(Beginning of Data extract)

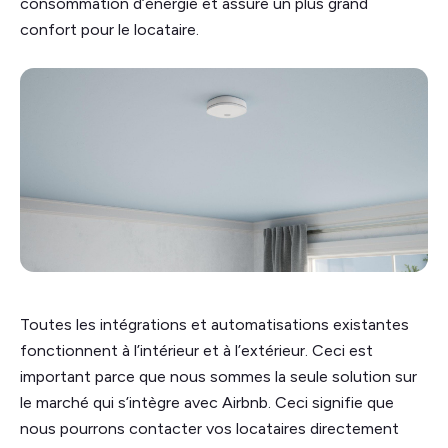
consommation d’énergie et assure un plus grand
confort pour le locataire.
Toutes les intégrations et automatisations existantes
fonctionnent à l’intérieur et à l’extérieur. Ceci est
important parce que nous sommes la seule solution sur
le marché qui s’intègre avec Airbnb. Ceci signifie que
nous pourrons contacter vos locataires directement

(End of Data extract)

What the task asks ->
Please return the whole listing exactly. Do not copy its images.

Result for this exercise ->
consommation d’énergie et assure un plus grand
confort pour le locataire.
Toutes les intégrations et automatisations existantes
fonctionnent à l’intérieur et à l’extérieur. Ceci est
important parce que nous sommes la seule solution sur
le marché qui s’intègre avec Airbnb. Ceci signifie que
nous pourrons contacter vos locataires directement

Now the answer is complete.